> [Provided data]
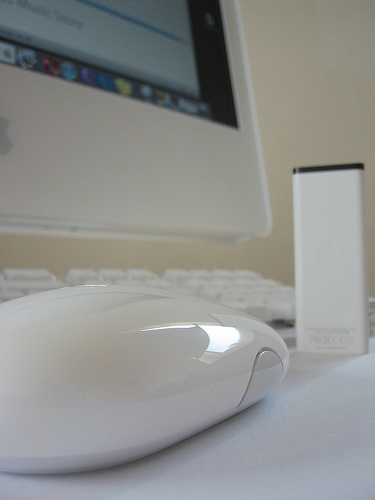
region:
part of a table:
[333, 423, 335, 427]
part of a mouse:
[162, 425, 174, 435]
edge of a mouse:
[115, 367, 124, 377]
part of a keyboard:
[256, 303, 263, 310]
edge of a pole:
[293, 288, 304, 327]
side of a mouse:
[231, 356, 237, 366]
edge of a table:
[261, 425, 265, 435]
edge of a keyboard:
[289, 312, 301, 328]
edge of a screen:
[235, 216, 259, 228]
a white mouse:
[17, 271, 277, 484]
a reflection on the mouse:
[158, 309, 256, 395]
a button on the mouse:
[231, 339, 290, 421]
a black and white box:
[287, 159, 371, 356]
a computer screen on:
[3, 1, 261, 228]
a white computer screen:
[1, 0, 262, 243]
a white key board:
[8, 268, 293, 307]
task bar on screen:
[6, 42, 222, 130]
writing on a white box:
[301, 315, 360, 355]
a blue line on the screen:
[102, 11, 196, 61]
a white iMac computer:
[0, 0, 276, 248]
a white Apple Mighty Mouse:
[0, 283, 290, 476]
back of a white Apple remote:
[290, 163, 368, 354]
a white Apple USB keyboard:
[0, 269, 310, 328]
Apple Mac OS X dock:
[1, 39, 210, 119]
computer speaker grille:
[1, 218, 248, 246]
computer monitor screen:
[0, 0, 238, 128]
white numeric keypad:
[170, 267, 299, 321]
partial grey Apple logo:
[0, 113, 12, 152]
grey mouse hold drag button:
[242, 349, 285, 408]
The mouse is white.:
[18, 272, 292, 480]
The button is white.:
[230, 336, 286, 418]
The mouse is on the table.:
[8, 266, 306, 492]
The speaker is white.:
[288, 155, 374, 362]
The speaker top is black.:
[284, 155, 366, 175]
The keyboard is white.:
[9, 258, 317, 324]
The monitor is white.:
[2, 10, 273, 250]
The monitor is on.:
[22, 0, 236, 123]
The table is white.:
[76, 310, 370, 499]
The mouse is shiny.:
[11, 277, 289, 470]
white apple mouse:
[0, 282, 291, 474]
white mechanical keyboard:
[0, 268, 296, 329]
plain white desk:
[0, 350, 369, 497]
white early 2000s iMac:
[0, 0, 263, 236]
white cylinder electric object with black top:
[289, 158, 364, 353]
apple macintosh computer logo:
[0, 120, 15, 152]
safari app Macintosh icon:
[60, 60, 76, 81]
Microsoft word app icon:
[96, 72, 112, 87]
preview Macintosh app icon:
[15, 45, 33, 66]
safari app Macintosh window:
[0, 0, 198, 94]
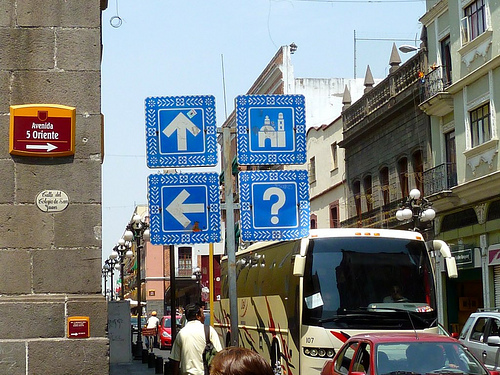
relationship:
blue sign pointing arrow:
[144, 95, 218, 168] [148, 99, 211, 161]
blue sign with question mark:
[239, 167, 311, 242] [258, 182, 288, 225]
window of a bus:
[298, 231, 439, 331] [198, 226, 455, 373]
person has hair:
[201, 340, 271, 370] [226, 354, 248, 369]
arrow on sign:
[159, 182, 208, 232] [144, 168, 227, 248]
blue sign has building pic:
[146, 97, 216, 166] [247, 106, 295, 153]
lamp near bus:
[392, 183, 439, 230] [210, 220, 445, 374]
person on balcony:
[413, 67, 432, 95] [409, 65, 451, 122]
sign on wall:
[9, 101, 75, 163] [0, 0, 110, 375]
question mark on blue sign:
[261, 187, 286, 224] [239, 170, 310, 242]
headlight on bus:
[300, 343, 340, 357] [210, 220, 445, 374]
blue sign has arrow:
[147, 172, 220, 246] [162, 188, 206, 230]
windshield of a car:
[367, 341, 487, 373] [318, 333, 483, 372]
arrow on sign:
[159, 110, 202, 152] [143, 95, 217, 163]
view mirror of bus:
[441, 240, 459, 281] [306, 215, 444, 345]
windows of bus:
[222, 247, 298, 294] [210, 220, 445, 374]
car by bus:
[318, 330, 498, 372] [210, 220, 445, 374]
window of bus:
[302, 237, 439, 331] [210, 220, 445, 374]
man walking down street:
[168, 302, 222, 375] [111, 291, 133, 371]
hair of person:
[204, 344, 270, 372] [199, 338, 269, 373]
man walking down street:
[161, 288, 217, 361] [121, 303, 262, 372]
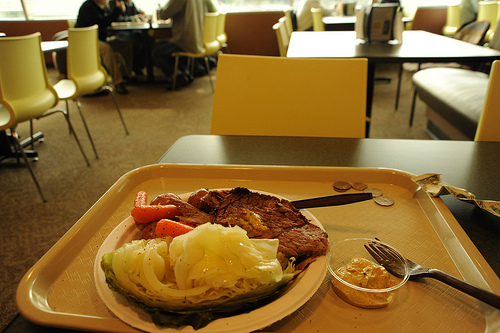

> [How to complete this task] Reproduce every item above word for word, leaving out the picture lines.

> [Solved problem]
region:
part of a table:
[333, 423, 335, 427]
part of a mouse:
[162, 425, 174, 435]
edge of a mouse:
[115, 367, 124, 377]
part of a keyboard:
[256, 303, 263, 310]
edge of a pole:
[293, 288, 304, 327]
side of a mouse:
[231, 356, 237, 366]
edge of a table:
[261, 425, 265, 435]
edge of a keyboard:
[289, 312, 301, 328]
edge of a screen:
[235, 216, 259, 228]
a white mouse:
[17, 271, 277, 484]
a reflection on the mouse:
[158, 309, 256, 395]
a button on the mouse:
[231, 339, 290, 421]
a black and white box:
[287, 159, 371, 356]
a computer screen on:
[3, 1, 261, 228]
a white computer screen:
[1, 0, 262, 243]
a white key board:
[8, 268, 293, 307]
task bar on screen:
[6, 42, 222, 130]
writing on a white box:
[301, 315, 360, 355]
a blue line on the screen:
[102, 11, 196, 61]
a white iMac computer:
[0, 0, 276, 248]
a white Apple Mighty Mouse:
[0, 283, 290, 476]
back of a white Apple remote:
[290, 163, 368, 354]
a white Apple USB keyboard:
[0, 269, 310, 328]
Apple Mac OS X dock:
[1, 39, 210, 119]
computer speaker grille:
[1, 218, 248, 246]
computer monitor screen:
[0, 0, 238, 128]
white numeric keypad:
[170, 267, 299, 321]
partial grey Apple logo:
[0, 113, 12, 152]
grey mouse hold drag button:
[242, 349, 285, 408]
The mouse is white.:
[18, 272, 292, 480]
The button is white.:
[230, 336, 286, 418]
The mouse is on the table.:
[8, 266, 306, 492]
The speaker is white.:
[288, 155, 374, 362]
The speaker top is black.:
[284, 155, 366, 175]
The keyboard is white.:
[9, 258, 317, 324]
The monitor is white.:
[2, 10, 273, 250]
The monitor is on.:
[22, 0, 236, 123]
The table is white.:
[76, 310, 370, 499]
The mouse is shiny.:
[11, 277, 289, 470]
white apple mouse:
[0, 282, 291, 474]
white mechanical keyboard:
[0, 268, 296, 329]
plain white desk:
[0, 350, 369, 497]
white early 2000s iMac:
[0, 0, 263, 236]
white cylinder electric object with black top:
[289, 158, 364, 353]
apple macintosh computer logo:
[0, 120, 15, 152]
safari app Macintosh icon:
[60, 60, 76, 81]
Microsoft word app icon:
[96, 72, 112, 87]
preview Macintosh app icon:
[15, 45, 33, 66]
safari app Macintosh window:
[0, 0, 198, 94]
relationship:
blue sign pointing arrow:
[144, 95, 218, 168] [148, 99, 211, 161]
blue sign with question mark:
[239, 167, 311, 242] [258, 182, 288, 225]
window of a bus:
[298, 231, 439, 331] [198, 226, 455, 373]
person has hair:
[201, 340, 271, 370] [226, 354, 248, 369]
arrow on sign:
[159, 182, 208, 232] [144, 168, 227, 248]
blue sign has building pic:
[146, 97, 216, 166] [247, 106, 295, 153]
lamp near bus:
[392, 183, 439, 230] [210, 220, 445, 374]
person on balcony:
[413, 67, 432, 95] [409, 65, 451, 122]
sign on wall:
[9, 101, 75, 163] [0, 0, 110, 375]
question mark on blue sign:
[261, 187, 286, 224] [239, 170, 310, 242]
headlight on bus:
[300, 343, 340, 357] [210, 220, 445, 374]
blue sign has arrow:
[147, 172, 220, 246] [162, 188, 206, 230]
windshield of a car:
[367, 341, 487, 373] [318, 333, 483, 372]
arrow on sign:
[159, 110, 202, 152] [143, 95, 217, 163]
view mirror of bus:
[441, 240, 459, 281] [306, 215, 444, 345]
windows of bus:
[222, 247, 298, 294] [210, 220, 445, 374]
car by bus:
[318, 330, 498, 372] [210, 220, 445, 374]
window of bus:
[302, 237, 439, 331] [210, 220, 445, 374]
man walking down street:
[168, 302, 222, 375] [111, 291, 133, 371]
hair of person:
[204, 344, 270, 372] [199, 338, 269, 373]
man walking down street:
[161, 288, 217, 361] [121, 303, 262, 372]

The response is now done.